Sans Faceted Asge 10 is a very bold, normal width, low contrast, upright, tall x-height font visually similar to 'Racon' by Ahmet Altun, 'EFCO Colburn' by Ilham Herry, 'Bringas' by Novitype, 'Dark Sport' by Sentavio, and 'FTY Galactic VanGuardian' by The Fontry (names referenced only for comparison).
Keywords: headlines, posters, sports branding, team apparel, packaging labels, athletic, industrial, retro, arcade, assertive, impact, geometric clarity, brandable display, signage feel, octagonal, chamfered, blocky, stencil-like, squared.
A heavy, faceted sans built from broad strokes and crisp chamfered corners, with curves consistently translated into angled, planar segments. Counters are compact and often rectangular, and terminals end in blunt, clipped forms that give the alphabet an octagonal rhythm. The uppercase is wide-shouldered and tightly constructed, while the lowercase maintains a sturdy, simplified structure with minimal modulation and strong internal geometry. Numerals follow the same squared, cut-corner logic, producing a highly uniform, sign-like texture in lines of text.

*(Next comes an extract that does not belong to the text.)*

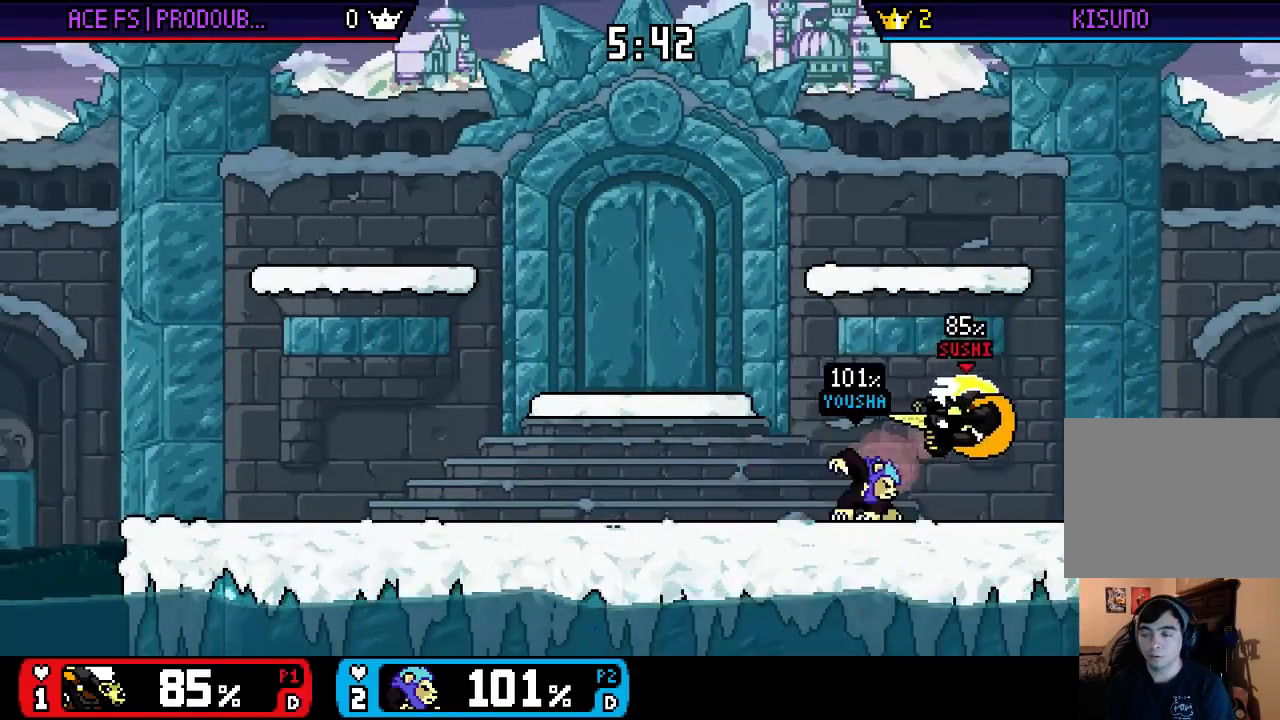
{"buttons": ["A"], "left_stick": "left", "right_stick": "center", "events": [[17, "left_stick", "right"], [317, "left_stick", "left"], [350, "X", "down"], [417, "A", "down"], [450, "X", "up"]]}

Best suited to short, high-impact settings such as headlines, posters, sports and team branding, apparel graphics, and packaging or product labels where a tough, geometric voice is desired. It also fits UI moments that mimic scoreboards or arcade aesthetics, especially at medium to large sizes.
The overall tone is bold and no-nonsense, evoking athletic letterforms, industrial labeling, and retro game or scoreboard typography. The sharp facets add a mechanical, engineered feel, while the dense color and compact counters communicate impact and urgency.
The design appears intended to deliver maximum punch with a consistent faceted construction, translating traditional sans forms into a cut-corner, machine-made vocabulary. Its compact counters and uniform geometry suggest a focus on creating a recognizable, logo-friendly texture that holds up in bold display use.
In text, the strong rectangular counters and frequent chamfers create a distinctive zig-zag cadence along horizontal strokes (notably in forms like E, S, and Z). The design’s geometry favors hard angles over softness, which increases presence and theme but can make long passages feel dense compared to more open grotesques.